## What is expected
From the data below, restate every line word for word.

Records from a data collection:

++++++++++

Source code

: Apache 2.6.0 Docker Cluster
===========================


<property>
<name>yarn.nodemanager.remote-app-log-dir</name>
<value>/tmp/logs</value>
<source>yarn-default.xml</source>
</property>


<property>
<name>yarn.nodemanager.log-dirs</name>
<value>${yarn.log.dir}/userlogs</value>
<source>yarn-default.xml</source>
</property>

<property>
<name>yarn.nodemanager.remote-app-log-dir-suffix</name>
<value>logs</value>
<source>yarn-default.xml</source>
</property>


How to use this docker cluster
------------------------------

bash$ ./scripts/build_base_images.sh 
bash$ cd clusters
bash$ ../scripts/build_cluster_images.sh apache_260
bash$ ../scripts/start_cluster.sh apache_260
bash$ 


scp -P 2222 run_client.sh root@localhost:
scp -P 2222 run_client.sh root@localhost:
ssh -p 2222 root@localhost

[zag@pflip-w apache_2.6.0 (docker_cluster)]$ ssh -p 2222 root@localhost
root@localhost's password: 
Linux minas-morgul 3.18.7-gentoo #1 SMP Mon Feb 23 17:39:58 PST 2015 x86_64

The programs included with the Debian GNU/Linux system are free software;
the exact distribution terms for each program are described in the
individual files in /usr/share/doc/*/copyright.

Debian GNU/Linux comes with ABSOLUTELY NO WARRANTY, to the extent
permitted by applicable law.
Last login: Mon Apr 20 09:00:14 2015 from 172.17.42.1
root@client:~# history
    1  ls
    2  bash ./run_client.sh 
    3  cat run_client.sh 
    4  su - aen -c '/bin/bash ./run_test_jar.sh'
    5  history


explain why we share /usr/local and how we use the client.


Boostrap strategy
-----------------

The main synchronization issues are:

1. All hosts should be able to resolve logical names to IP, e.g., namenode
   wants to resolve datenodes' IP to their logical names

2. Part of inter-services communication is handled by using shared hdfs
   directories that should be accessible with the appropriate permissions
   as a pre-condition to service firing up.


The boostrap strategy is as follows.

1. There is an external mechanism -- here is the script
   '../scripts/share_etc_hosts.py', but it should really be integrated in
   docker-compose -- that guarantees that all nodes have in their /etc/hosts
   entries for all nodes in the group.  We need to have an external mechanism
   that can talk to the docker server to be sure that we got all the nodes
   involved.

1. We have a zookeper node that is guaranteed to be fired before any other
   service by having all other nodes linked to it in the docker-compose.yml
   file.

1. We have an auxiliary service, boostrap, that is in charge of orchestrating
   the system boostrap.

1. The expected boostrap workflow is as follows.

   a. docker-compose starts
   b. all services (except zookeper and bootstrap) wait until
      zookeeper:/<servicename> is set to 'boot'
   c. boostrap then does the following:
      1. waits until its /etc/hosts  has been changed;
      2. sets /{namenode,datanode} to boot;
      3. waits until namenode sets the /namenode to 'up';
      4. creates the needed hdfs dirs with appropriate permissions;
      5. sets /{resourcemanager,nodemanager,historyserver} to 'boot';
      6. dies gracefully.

++++++++++

## Solution to this exercise
Source code

: Apache 2.6.0 Docker Cluster
===========================


<property>
<name>yarn.nodemanager.remote-app-log-dir</name>
<value>/tmp/logs</value>
<source>yarn-default.xml</source>
</property>


<property>
<name>yarn.nodemanager.log-dirs</name>
<value>${yarn.log.dir}/userlogs</value>
<source>yarn-default.xml</source>
</property>

<property>
<name>yarn.nodemanager.remote-app-log-dir-suffix</name>
<value>logs</value>
<source>yarn-default.xml</source>
</property>


How to use this docker cluster
------------------------------

bash$ ./scripts/build_base_images.sh 
bash$ cd clusters
bash$ ../scripts/build_cluster_images.sh apache_260
bash$ ../scripts/start_cluster.sh apache_260
bash$ 


scp -P 2222 run_client.sh root@localhost:
scp -P 2222 run_client.sh root@localhost:
ssh -p 2222 root@localhost

[zag@pflip-w apache_2.6.0 (docker_cluster)]$ ssh -p 2222 root@localhost
root@localhost's password: 
Linux minas-morgul 3.18.7-gentoo #1 SMP Mon Feb 23 17:39:58 PST 2015 x86_64

The programs included with the Debian GNU/Linux system are free software;
the exact distribution terms for each program are described in the
individual files in /usr/share/doc/*/copyright.

Debian GNU/Linux comes with ABSOLUTELY NO WARRANTY, to the extent
permitted by applicable law.
Last login: Mon Apr 20 09:00:14 2015 from 172.17.42.1
root@client:~# history
    1  ls
    2  bash ./run_client.sh 
    3  cat run_client.sh 
    4  su - aen -c '/bin/bash ./run_test_jar.sh'
    5  history


explain why we share /usr/local and how we use the client.


Boostrap strategy
-----------------

The main synchronization issues are:

1. All hosts should be able to resolve logical names to IP, e.g., namenode
   wants to resolve datenodes' IP to their logical names

2. Part of inter-services communication is handled by using shared hdfs
   directories that should be accessible with the appropriate permissions
   as a pre-condition to service firing up.


The boostrap strategy is as follows.

1. There is an external mechanism -- here is the script
   '../scripts/share_etc_hosts.py', but it should really be integrated in
   docker-compose -- that guarantees that all nodes have in their /etc/hosts
   entries for all nodes in the group.  We need to have an external mechanism
   that can talk to the docker server to be sure that we got all the nodes
   involved.

1. We have a zookeper node that is guaranteed to be fired before any other
   service by having all other nodes linked to it in the docker-compose.yml
   file.

1. We have an auxiliary service, boostrap, that is in charge of orchestrating
   the system boostrap.

1. The expected boostrap workflow is as follows.

   a. docker-compose starts
   b. all services (except zookeper and bootstrap) wait until
      zookeeper:/<servicename> is set to 'boot'
   c. boostrap then does the following:
      1. waits until its /etc/hosts  has been changed;
      2. sets /{namenode,datanode} to boot;
      3. waits until namenode sets the /namenode to 'up';
      4. creates the needed hdfs dirs with appropriate permissions;
      5. sets /{resourcemanager,nodemanager,historyserver} to 'boot';
      6. dies gracefully.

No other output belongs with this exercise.